Wickmayer knows little about her final opponent.
She won her only previous meeting with Arn last August in Cincinnati, but recalls little of the match.
"Anyone who reaches the final has played well and had a good week.
The fact she beat Maria Sharapova means she is a dangerous opponent."
Greta Arn Hungary
Age: 31 Seed: Unseeded
Ranking: 88Style: Right-handed, two-handed backhand
Round 1: bt Zuzana Ondraskova (Czech Rep) 6-1, 6-0
Round 2: bt Sofia Arvidsson (Sweden) 4-6, 7-5, 7-5
QF: bt Maria Sharapova (Russia) 6-3, 7-5
SF: bt Julia Goerges (Germany) 7-6 (3), 6-3
Best match: It was relegated to the back courts, but Arn's three-set marathon against eighth-seed Arvidsson proved her resilience and set her up for the rest of the tournament.

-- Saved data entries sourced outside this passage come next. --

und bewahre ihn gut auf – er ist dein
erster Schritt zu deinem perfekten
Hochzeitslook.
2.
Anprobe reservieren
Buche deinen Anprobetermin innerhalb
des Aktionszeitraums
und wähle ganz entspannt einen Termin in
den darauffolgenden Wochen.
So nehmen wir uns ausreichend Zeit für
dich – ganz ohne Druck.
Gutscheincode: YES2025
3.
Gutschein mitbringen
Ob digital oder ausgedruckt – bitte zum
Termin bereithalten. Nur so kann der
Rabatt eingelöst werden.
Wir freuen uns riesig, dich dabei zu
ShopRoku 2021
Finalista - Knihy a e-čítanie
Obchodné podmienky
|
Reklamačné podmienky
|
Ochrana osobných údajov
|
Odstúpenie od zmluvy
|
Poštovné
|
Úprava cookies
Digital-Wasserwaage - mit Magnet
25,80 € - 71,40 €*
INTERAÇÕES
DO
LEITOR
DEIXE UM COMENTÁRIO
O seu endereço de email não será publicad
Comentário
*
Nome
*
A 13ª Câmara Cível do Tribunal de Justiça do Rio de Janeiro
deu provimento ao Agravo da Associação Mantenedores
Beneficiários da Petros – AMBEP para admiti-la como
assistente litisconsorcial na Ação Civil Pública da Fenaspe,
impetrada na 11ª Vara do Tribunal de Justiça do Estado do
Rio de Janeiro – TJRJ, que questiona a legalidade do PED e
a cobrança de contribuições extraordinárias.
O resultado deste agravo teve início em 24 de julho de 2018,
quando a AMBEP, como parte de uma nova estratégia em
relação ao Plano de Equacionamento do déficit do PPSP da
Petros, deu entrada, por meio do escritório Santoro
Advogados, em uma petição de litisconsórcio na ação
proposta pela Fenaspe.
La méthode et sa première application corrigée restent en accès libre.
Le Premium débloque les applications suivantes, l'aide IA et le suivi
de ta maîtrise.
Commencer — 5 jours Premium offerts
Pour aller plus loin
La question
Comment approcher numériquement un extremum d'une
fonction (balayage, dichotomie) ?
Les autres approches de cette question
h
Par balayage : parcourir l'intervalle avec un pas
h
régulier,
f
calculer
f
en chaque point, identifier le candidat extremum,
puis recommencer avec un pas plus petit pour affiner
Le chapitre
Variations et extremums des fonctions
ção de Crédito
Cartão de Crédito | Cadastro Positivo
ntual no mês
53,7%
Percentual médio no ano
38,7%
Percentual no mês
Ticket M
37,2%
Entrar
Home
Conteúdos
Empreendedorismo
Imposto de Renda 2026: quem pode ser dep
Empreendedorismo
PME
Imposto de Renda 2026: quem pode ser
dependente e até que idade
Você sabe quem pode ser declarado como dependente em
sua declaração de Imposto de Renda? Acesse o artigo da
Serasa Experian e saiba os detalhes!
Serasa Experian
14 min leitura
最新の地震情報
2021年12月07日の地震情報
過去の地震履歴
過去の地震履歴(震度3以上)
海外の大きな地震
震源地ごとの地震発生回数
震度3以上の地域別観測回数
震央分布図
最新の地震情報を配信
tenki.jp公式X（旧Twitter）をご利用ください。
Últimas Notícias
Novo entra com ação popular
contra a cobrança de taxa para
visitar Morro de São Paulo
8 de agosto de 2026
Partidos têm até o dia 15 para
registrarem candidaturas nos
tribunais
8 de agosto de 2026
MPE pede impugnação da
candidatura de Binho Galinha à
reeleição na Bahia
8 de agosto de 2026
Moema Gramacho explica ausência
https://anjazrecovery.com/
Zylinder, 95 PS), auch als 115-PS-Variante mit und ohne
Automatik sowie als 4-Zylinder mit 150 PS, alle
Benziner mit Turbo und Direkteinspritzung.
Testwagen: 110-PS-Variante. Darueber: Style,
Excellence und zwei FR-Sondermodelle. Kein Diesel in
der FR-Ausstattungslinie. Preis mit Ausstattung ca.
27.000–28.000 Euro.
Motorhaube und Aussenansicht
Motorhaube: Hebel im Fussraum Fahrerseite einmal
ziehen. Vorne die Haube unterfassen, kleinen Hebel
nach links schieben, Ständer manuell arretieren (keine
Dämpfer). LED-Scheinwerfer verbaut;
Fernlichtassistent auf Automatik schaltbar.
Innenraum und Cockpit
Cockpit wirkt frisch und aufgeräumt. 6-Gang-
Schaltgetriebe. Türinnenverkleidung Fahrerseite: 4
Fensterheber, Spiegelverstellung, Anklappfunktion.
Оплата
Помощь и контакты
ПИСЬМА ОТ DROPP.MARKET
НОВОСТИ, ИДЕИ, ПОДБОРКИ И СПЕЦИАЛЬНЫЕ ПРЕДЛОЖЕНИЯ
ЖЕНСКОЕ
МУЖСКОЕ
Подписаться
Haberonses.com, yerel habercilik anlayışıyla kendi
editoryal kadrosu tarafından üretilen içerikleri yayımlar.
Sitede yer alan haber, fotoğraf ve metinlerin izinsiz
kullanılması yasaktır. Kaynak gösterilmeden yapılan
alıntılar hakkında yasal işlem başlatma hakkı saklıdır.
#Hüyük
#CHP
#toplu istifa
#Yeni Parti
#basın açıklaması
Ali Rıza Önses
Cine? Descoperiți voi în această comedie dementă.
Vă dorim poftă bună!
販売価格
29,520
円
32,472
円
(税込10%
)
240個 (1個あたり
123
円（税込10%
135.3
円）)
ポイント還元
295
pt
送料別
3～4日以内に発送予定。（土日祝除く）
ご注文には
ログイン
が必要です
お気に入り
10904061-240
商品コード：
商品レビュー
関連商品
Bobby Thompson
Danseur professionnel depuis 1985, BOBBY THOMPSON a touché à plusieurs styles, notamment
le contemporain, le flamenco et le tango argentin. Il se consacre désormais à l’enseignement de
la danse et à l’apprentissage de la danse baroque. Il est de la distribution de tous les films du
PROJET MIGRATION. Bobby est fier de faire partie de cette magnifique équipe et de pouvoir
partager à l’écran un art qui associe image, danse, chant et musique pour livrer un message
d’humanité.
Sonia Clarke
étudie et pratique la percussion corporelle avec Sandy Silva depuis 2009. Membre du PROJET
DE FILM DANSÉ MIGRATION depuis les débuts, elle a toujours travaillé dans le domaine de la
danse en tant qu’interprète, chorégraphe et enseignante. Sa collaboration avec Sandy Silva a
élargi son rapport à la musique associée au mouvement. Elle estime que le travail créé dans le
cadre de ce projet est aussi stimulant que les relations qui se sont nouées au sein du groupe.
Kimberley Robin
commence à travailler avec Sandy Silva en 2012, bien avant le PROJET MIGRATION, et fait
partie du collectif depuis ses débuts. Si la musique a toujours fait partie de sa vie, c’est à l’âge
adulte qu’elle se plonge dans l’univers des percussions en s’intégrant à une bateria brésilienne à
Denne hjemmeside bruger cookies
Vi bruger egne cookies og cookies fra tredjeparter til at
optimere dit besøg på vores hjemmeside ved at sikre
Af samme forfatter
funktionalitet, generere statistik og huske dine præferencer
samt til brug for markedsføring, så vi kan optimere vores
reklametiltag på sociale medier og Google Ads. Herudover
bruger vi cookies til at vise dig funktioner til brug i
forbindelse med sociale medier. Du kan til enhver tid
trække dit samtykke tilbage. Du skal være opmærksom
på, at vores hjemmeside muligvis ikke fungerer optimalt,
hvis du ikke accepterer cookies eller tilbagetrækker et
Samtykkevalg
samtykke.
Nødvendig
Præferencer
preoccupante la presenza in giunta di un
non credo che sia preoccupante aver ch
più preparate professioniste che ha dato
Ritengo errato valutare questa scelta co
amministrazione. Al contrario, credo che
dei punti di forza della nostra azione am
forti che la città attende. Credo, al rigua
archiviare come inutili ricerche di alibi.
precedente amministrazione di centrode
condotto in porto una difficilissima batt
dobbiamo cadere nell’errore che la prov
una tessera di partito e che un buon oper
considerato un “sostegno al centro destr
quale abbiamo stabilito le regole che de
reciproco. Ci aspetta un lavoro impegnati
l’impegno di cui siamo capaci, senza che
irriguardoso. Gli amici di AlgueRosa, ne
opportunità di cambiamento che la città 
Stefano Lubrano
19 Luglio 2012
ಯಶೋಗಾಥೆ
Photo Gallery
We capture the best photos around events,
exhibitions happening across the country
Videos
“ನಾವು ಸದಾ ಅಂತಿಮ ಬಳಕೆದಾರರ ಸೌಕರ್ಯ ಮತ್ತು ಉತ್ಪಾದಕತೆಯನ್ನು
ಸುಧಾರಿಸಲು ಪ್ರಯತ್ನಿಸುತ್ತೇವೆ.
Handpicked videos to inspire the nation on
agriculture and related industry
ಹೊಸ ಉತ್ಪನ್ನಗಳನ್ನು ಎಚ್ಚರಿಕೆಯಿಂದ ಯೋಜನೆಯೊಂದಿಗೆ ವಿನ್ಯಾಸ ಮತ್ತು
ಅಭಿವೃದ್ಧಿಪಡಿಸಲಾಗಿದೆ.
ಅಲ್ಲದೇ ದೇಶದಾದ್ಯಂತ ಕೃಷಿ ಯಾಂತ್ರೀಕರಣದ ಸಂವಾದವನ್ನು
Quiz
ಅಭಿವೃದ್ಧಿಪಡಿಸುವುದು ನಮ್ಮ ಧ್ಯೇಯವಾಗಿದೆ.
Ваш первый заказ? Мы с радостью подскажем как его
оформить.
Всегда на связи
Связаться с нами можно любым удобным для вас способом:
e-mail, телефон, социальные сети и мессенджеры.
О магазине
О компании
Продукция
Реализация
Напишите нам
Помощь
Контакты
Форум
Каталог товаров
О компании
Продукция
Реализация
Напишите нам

Luckiest break: Coming up against an utterly listless Sharapova in the quarter-final. No offence to Arn, but their respective careers suggest she would struggle to live on the same court as an interested Sharapova.
Decibel-meter rating: Churchmouse. Arn is old school, she keeps her thoughts on court, and the air in her lungs, to herself.
X-factor: She's the rags-to-riches story of the tournament. She is - by the width of a court and more - the most engaging post-match interview. On the downside, she's not Maria.
Yanina Wickmayer Belgium
Age: 21 Seed: 2
Ranking: 23Style: Right-handed, two-handed backhand
Round 1: bt Dinara Safina (Russia) 6-3, 6-7(2), 6-1
Round 2: bt Sabine Lisicki (Germany) 6-2, 3-6, 6-2
QF: bt Simona Halep (Romania) 6-0, 6-2
SF: bt Peng Shuai (China) 3-6, 7-6(3), 7-5
Best match: Wickmayer put her hand up as the one to watch with a brilliant performance in her opening-round win over former world No 1 Dinara Safina - a game that featured some of the best power-hitting we've seen all week.
Lucky break: Drawing Safina in the first round. Had the Russian, whose 2010 season was hampered by injury, been able to gain some momentum in the tournament, she would have been tough to stop.
Decibel-meter rating: Loud and proud. Wickmayer has even named her dog "Whoop-pee" - after her trademark yell on the court. And she's not afraid to let the umpire know if she doesn't like a call.
X-factor: She developed the reputation of being a bit of an ice-queen on her last visit, but we'll put that down to that nasty drug scandal that was troubling her at the time. This year she's been much more engaging.